The seven crew members aboard the Boeing 737 included the Omani pilot, the Bahraini co-pilot and five others whose nationalities were not immediately known.

The 96 Pakistanis, who lived and worked in the Persian Gulf region, were returning after a visit home for the Moslem Id al Adha feast. The Gulf Air spokesman said the plane crashed after it 'failed to land at Abu Dhabi.'

Rescue teams, including investigators and 10 physicians, were flown by helicopter to the scene of the crash, some 30 miles north of Abu Dhabi, said a spokesman for Dubai police emergency operations.

The control tower at Abu Dhabi International Airport lost contact with the aircraft as it was approaching the tiny Persian Gulf nation, the Emirates News Agency WAM reported.

Only 15 minutes later, rescue teams in helicopters located the blazing wreckage of the plane on desert slopes, the Dubai police spokesman said.

The spokesman said the bodies of the victims were mangled and no survivors could be found.

'The bodies were found in a sandy, arid area,' said the spokesman. 'We know that none of the passengers survived.'

He said a search was under way for the airliner's flight recorder, the so-called 'black box' with cockpit recordings that could provide clues to causes of the crash.

Gulf Air, serving the region's oil-rich desert kingdoms, is owned by Bahrain, Oman, Qatar and the United Arab Emirates, with headquarters in Bahrain.

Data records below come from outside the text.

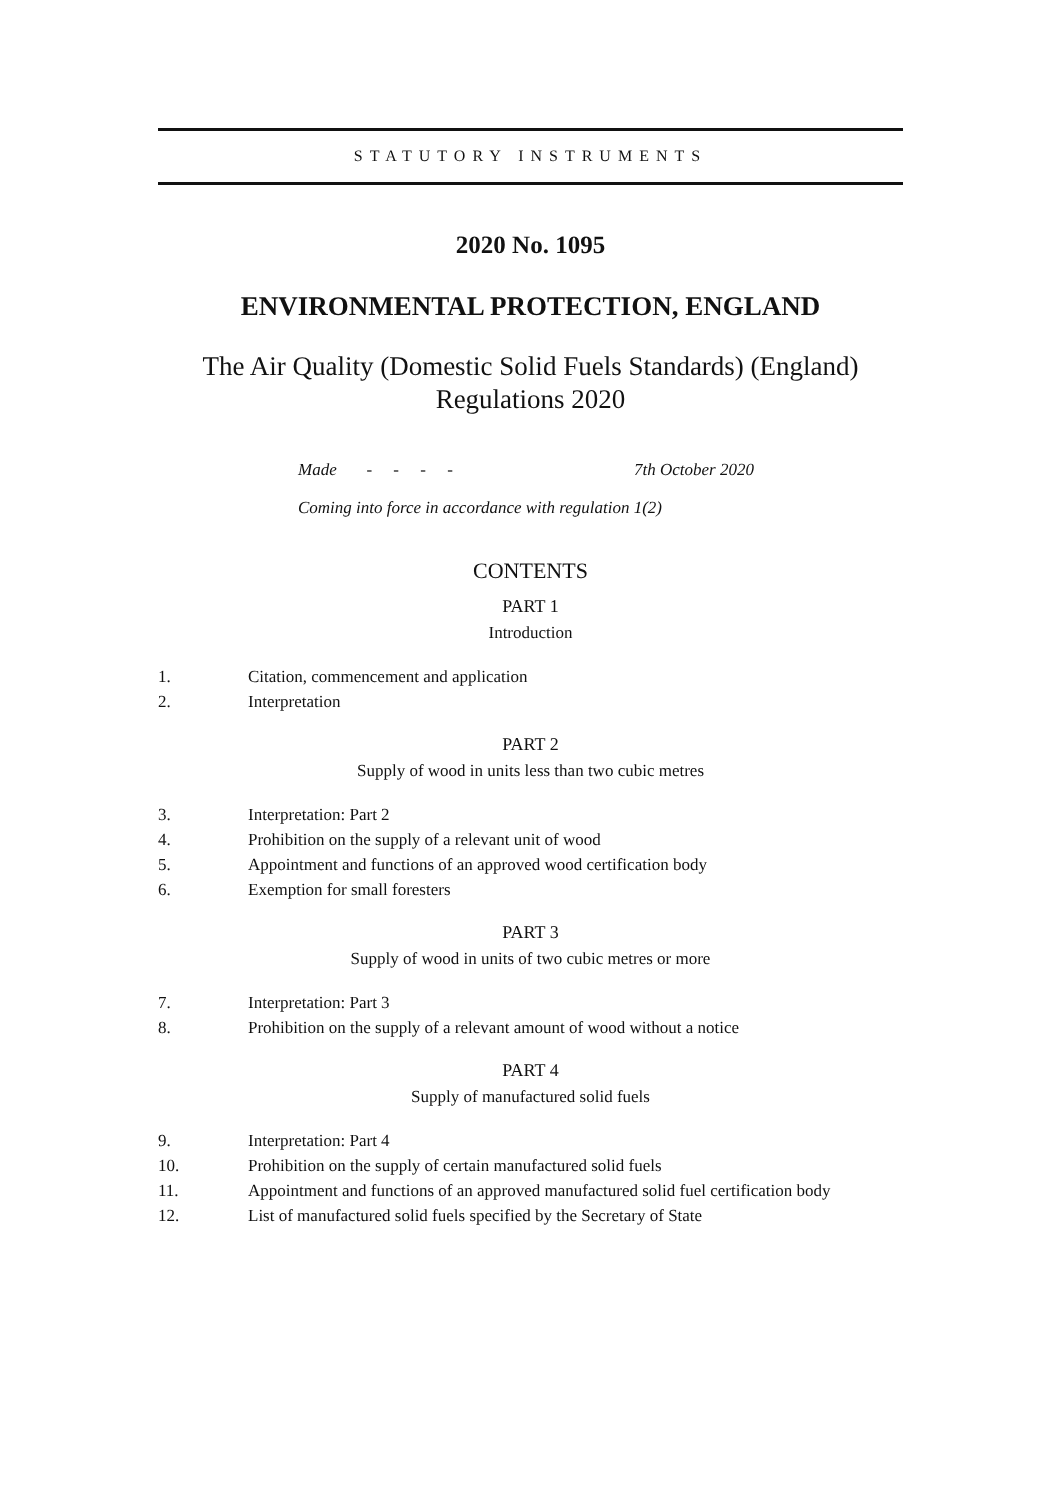STATUTORY INSTRUMENTS
2020 No. 1095
ENVIRONMENTAL PROTECTION, ENGLAND
The Air Quality (Domestic Solid Fuels Standards) (England)
Regulations 2020
Made - - - - 7th October 2020
Coming into force in accordance with regulation 1(2)
CONTENTS
PART 1
Introduction
1. Citation, commencement and application
2. Interpretation
PART 2
Supply of wood in units less than two cubic metres
3. Interpretation: Part 2
4. Prohibition on the supply of a relevant unit of wood
5. Appointment and functions of an approved wood certification body
6. Exemption for small foresters
PART 3
Supply of wood in units of two cubic metres or more
7. Interpretation: Part 3
8. Prohibition on the supply of a relevant amount of wood without a notice
PART 4
Supply of manufactured solid fuels
9. Interpretation: Part 4
10. Prohibition on the supply of certain manufactured solid fuels
11. Appointment and functions of an approved manufactured solid fuel certification body
12. List of manufactured solid fuels specified by the Secretary of State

In Karachi, between 3,000 and 4,000 anxious and grief-stricken people mobbed the airport, prompting airport authorities to call for police reinforcements.

Two Gulf Air flights, including the one that ended in tragedy, had left Karachi in a three hour span, and hundreds of people sought to find out if their loved ones were among those who perished.

As the day wore on scores of men and women thronging the airport could be seen weeping. Three women fainted on hearing there were no survivors.

The Gulf Air office at Karachi airport appeared to be in totalconfusion.

It had no manifest, and staff members worked hurriedly to prepare a passenger list from the airline's copies of passenger tickets and embarkation cards borrowed from immigration officials.